For Dinenberg, the best way for cannabis to transition out of its 90-year period of illegality — and to clear the records of the hundreds of thousands of Americans who are or have been incarcerated for low-level drug offenses — is for it to willingly invite the state to regulate it.
“It’s becoming very difficult if not impossible to stop it at this point,” he says.
Of course, things look bleak at the top. At best, the Trump administration seems caught in an internecine civil war between law-and-order types who want to quash any liberalization of drug policy (led by Attorney General Jeff Sessions) and bureaucratic nihilists who’d prefer to crush the regulatory state itself (free-floating adviser Steve Bannon). And Dinenberg is circumspect about what the landscape might look like in five or 10 years.

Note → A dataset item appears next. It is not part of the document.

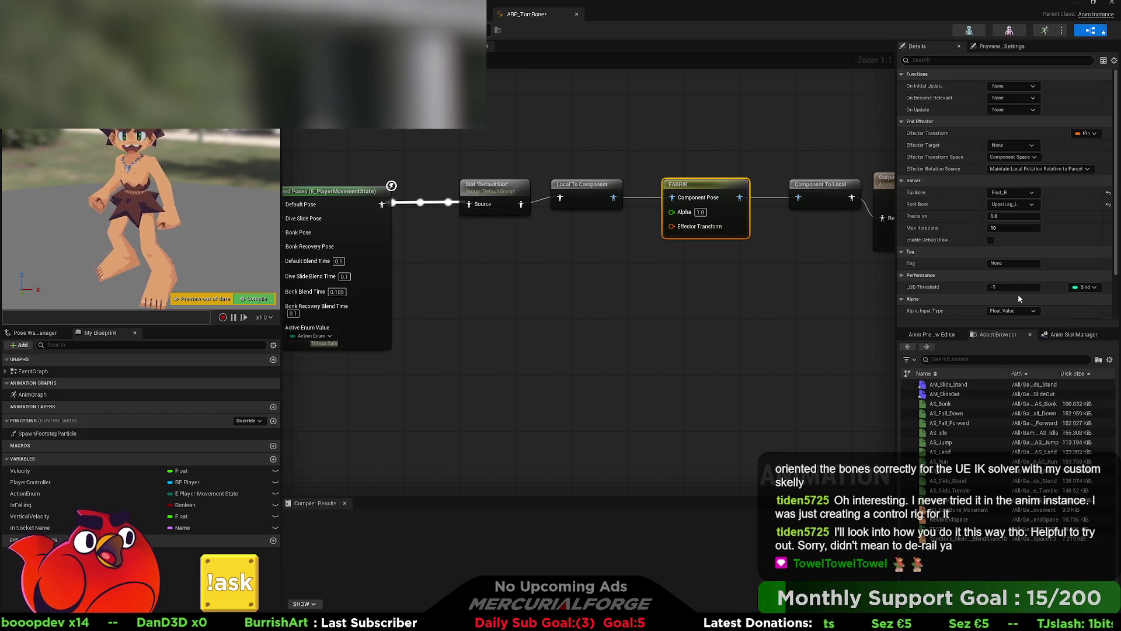
pyautogui.keyDown('shift'); pyautogui.click(1018, 192); pyautogui.keyUp('shift')
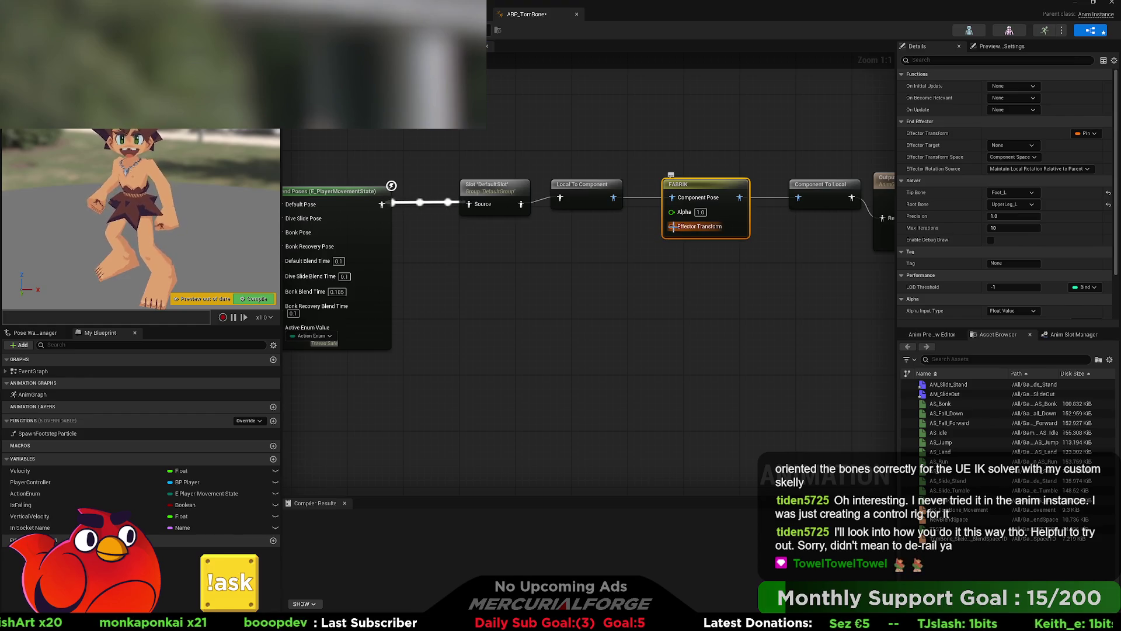
pyautogui.moveTo(594, 287); pyautogui.dragTo(594, 287)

“That’s the ultimate question and it does deserve an answer,” he says. “I like to take a neutral approach and just say, ‘Let’s live and learn and see what happens.’ My personal opinion is the medicinal market is going to be left alone and be allowed to grow and prosper. If they’re going to play around with any laws, I think it could possibly be the recreational laws. But I’m still taking that wait-and-see approach.”
In a time of slashed budgets, the potential windfall might be too tempting for the prohibitionists to hold out forever.
“Look at California,” he says. “Over $1 billion in tax generation in this state? That’s a lot of schools, a lot of infrastructure, a lot of good.”
Citing Trump’s controversial tax break with air-conditioning manufacturer Carrier, Dinenberg senses a willingness to cut deals, especially when so many state governments remain pressed for cash.
“We all know that most states are not rich,” he says. “They’re broke and looking for new revenue generators and raising taxes — whether that’s through hotel tax, gasoline tax, whatever those excise taxes. It’s time to find new revenue, not raise existing tax structures, and I think the marijuana industry is the catalyst for that.”
“If we do that at the state level, the federal legislators are already taking this very seriously,” he adds. “But we have to treat it the way we treat selling widgets.”
The social stigma to being a pot-smoker is quickly evaporating. Pretty soon, the state’s queasiness about treating cannabis and its billions of dollars might go up in smoke, too.